| Brief |
Format the rows below as a JSON list of strings, one string per line. Omit blank lines and the picture lines.

| Data for this exercise |
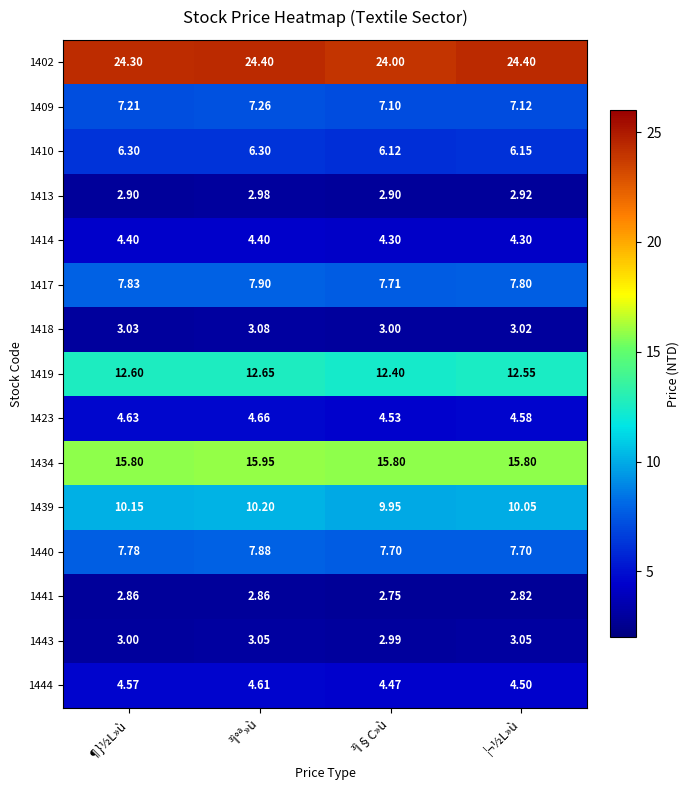

List the labels in order of 1419 value, largest first.

³Ì°ª»ù, ¶}½L»ù, ¦¬½L»ù, ³Ì§C»ù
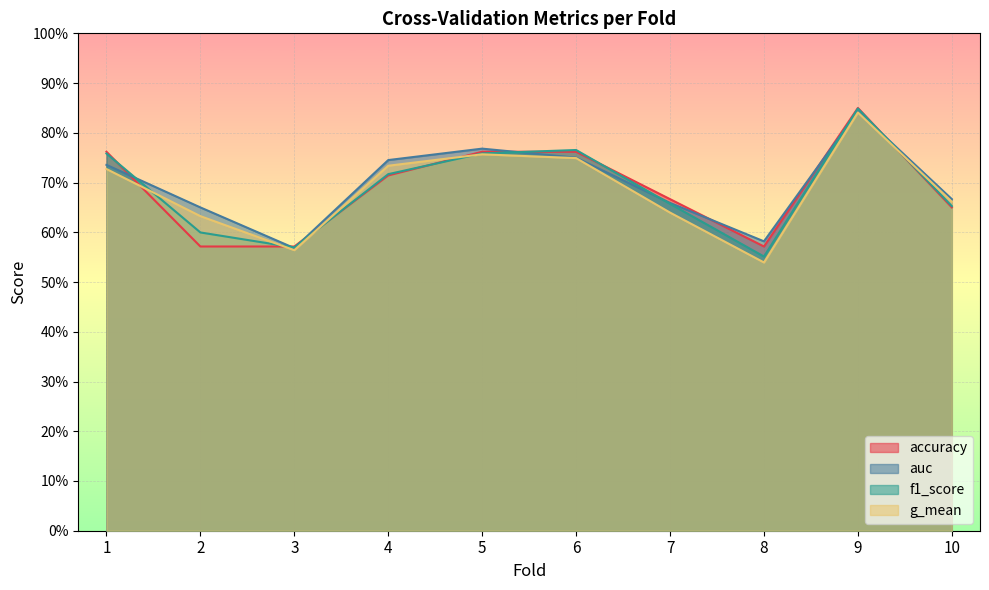

Which series has the largest total across all categories?

auc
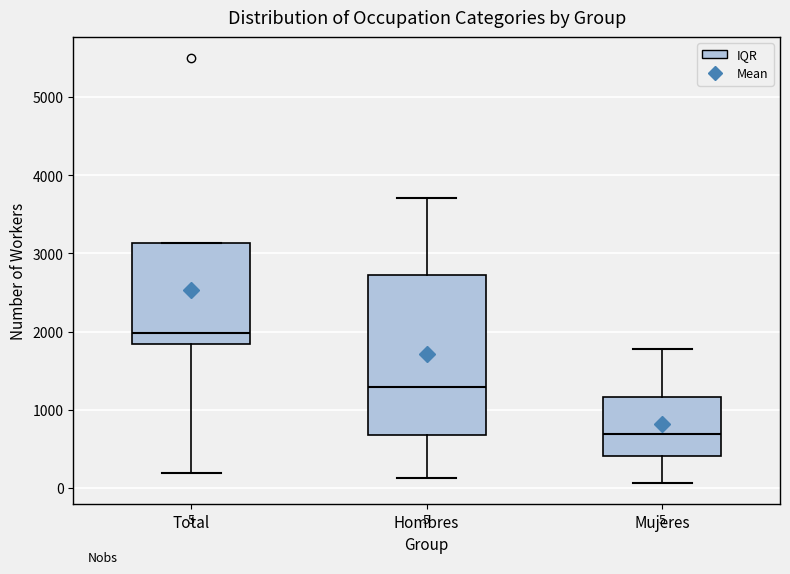

Comparing the boxes themselves (not the whiskers), which one is the tallest?

Hombres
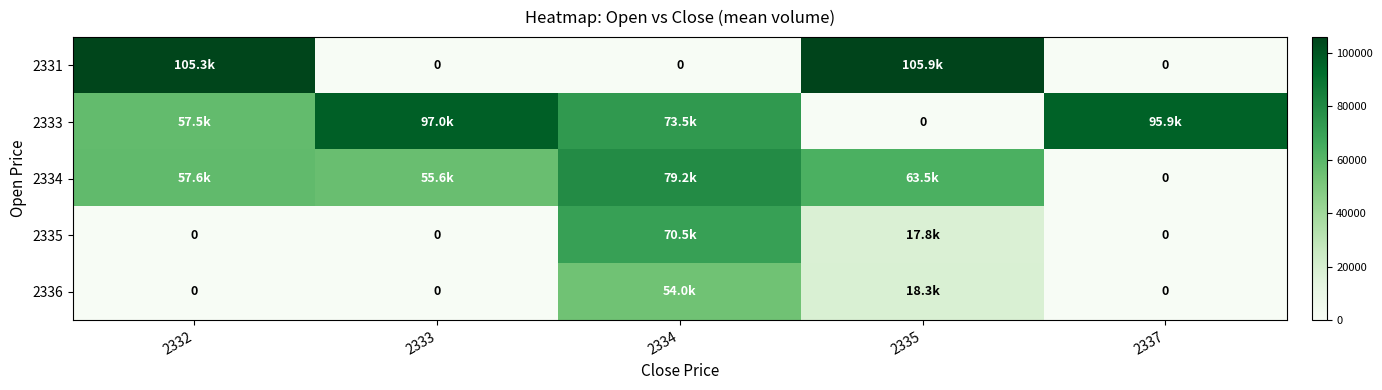

Which series has the largest range (max minus min)?

2331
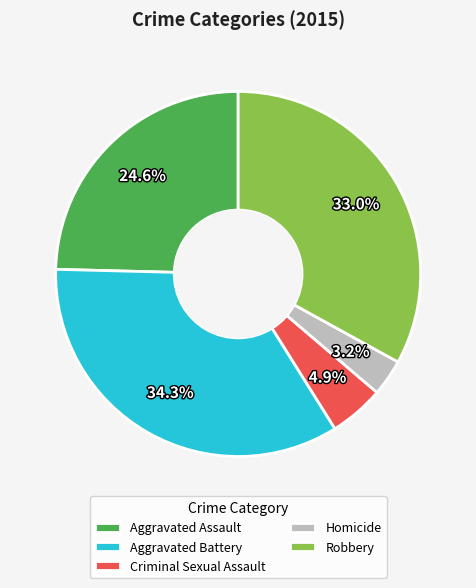

What is the total percentage of Robbery and Aggravated Battery?

67.3%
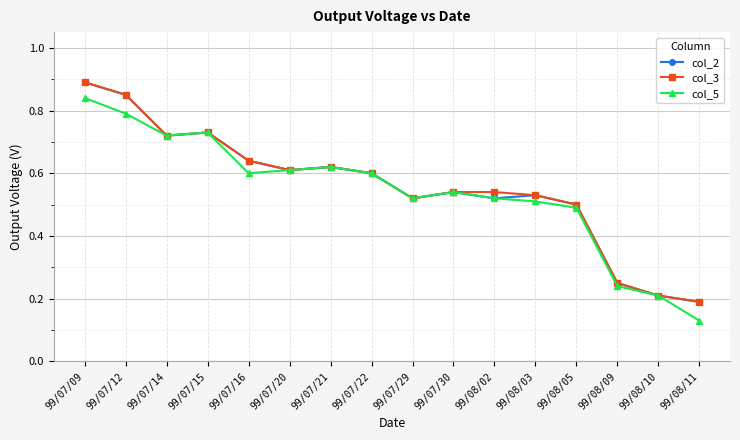

What is the label of the 1st point from the left?

99/07/09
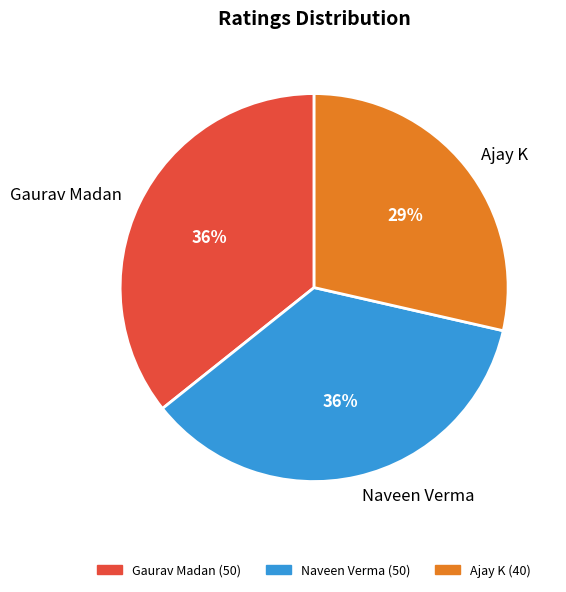

Count the number of slices in the pie.

3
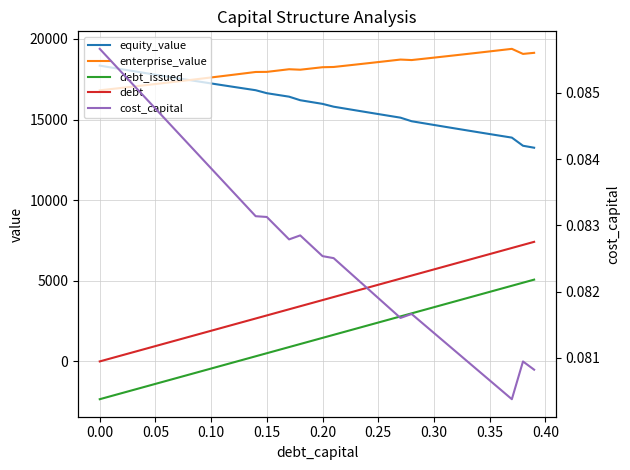

In cost_capital, how many points are higher than both neighbors (excluding endpoints)?

3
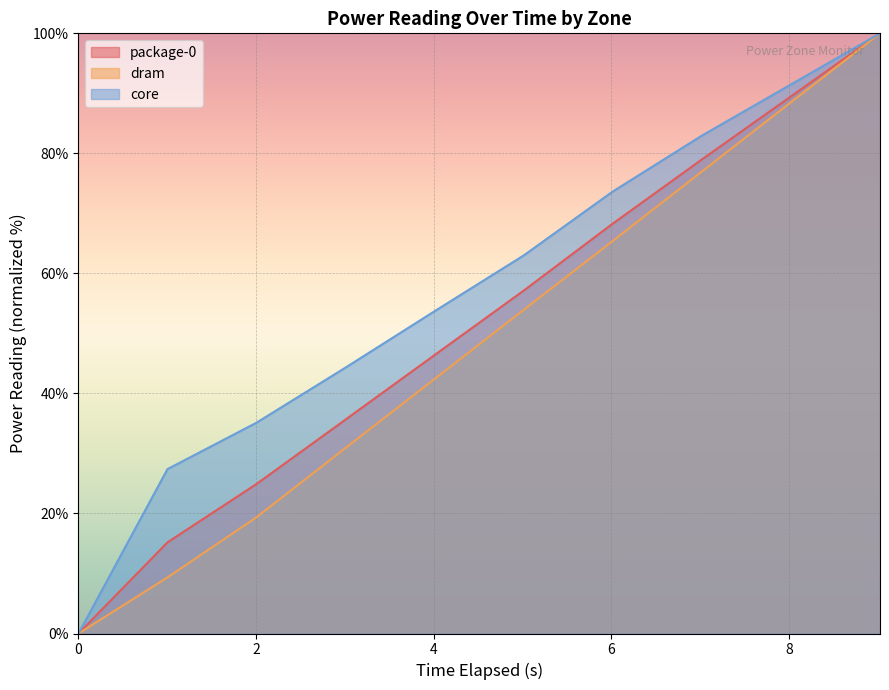

Reading right to left, extract all data points from this chart.

package-0: 100.0	89.5	79.0	68.3	57.1	46.4	35.7	24.9	15.2	0.0
dram: 100.0	88.5	77.0	65.4	53.9	42.4	30.9	19.4	9.3	0.0
core: 100.0	91.5	83.0	73.7	63.0	53.7	44.3	35.1	27.4	0.0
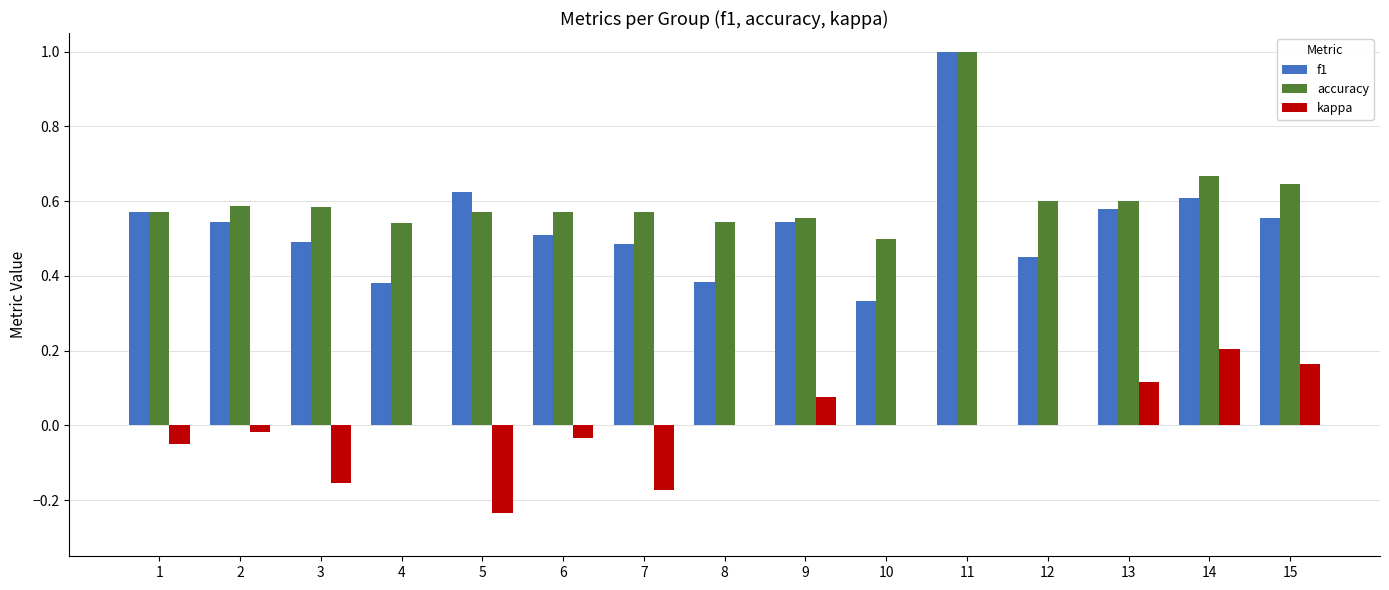

At which category is the sum across all series the highest?

11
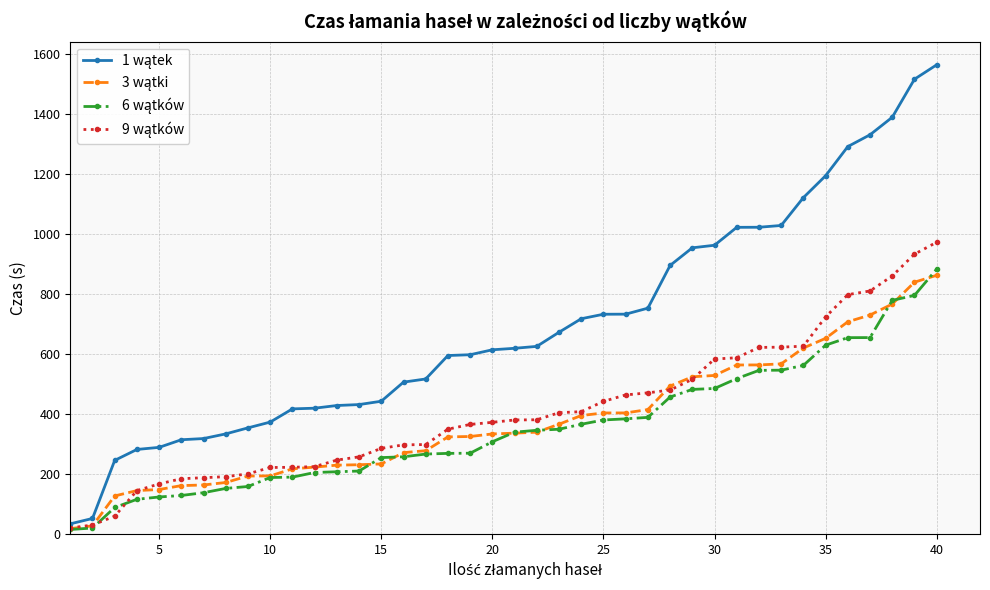

How many lines are shown in the chart?

4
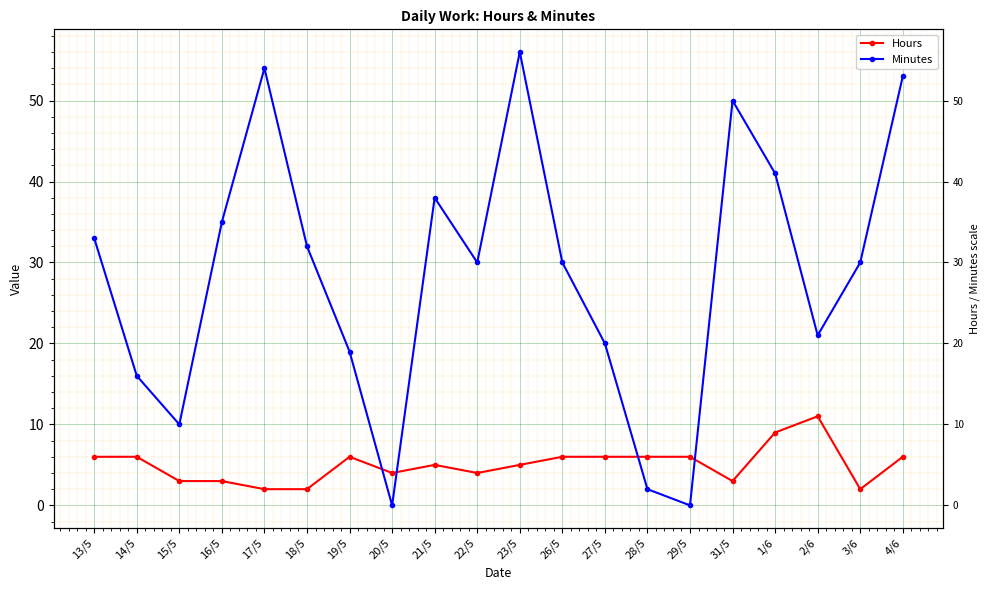

What is the sum of all Minutes values?

570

| Answer for the task |
[
  "List the labels in order of 1419 value, largest first.",
  "³Ì°ª»ù, ¶}½L»ù, ¦¬½L»ù, ³Ì§C»ù",
  "Which series has the largest total across all categories?",
  "auc",
  "Comparing the boxes themselves (not the whiskers), which one is the tallest?",
  "Hombres",
  "Which series has the largest range (max minus min)?",
  "2331",
  "What is the total percentage of Robbery and Aggravated Battery?",
  "67.3%",
  "What is the label of the 1st point from the left?",
  "99/07/09",
  "Count the number of slices in the pie.",
  "3",
  "In cost_capital, how many points are higher than both neighbors (excluding endpoints)?",
  "3",
  "Reading right to left, extract all data points from this chart.",
  "package-0: 100.0\t89.5\t79.0\t68.3\t57.1\t46.4\t35.7\t24.9\t15.2\t0.0",
  "dram: 100.0\t88.5\t77.0\t65.4\t53.9\t42.4\t30.9\t19.4\t9.3\t0.0",
  "core: 100.0\t91.5\t83.0\t73.7\t63.0\t53.7\t44.3\t35.1\t27.4\t0.0",
  "At which category is the sum across all series the highest?",
  "11",
  "How many lines are shown in the chart?",
  "4",
  "What is the sum of all Minutes values?",
  "570"
]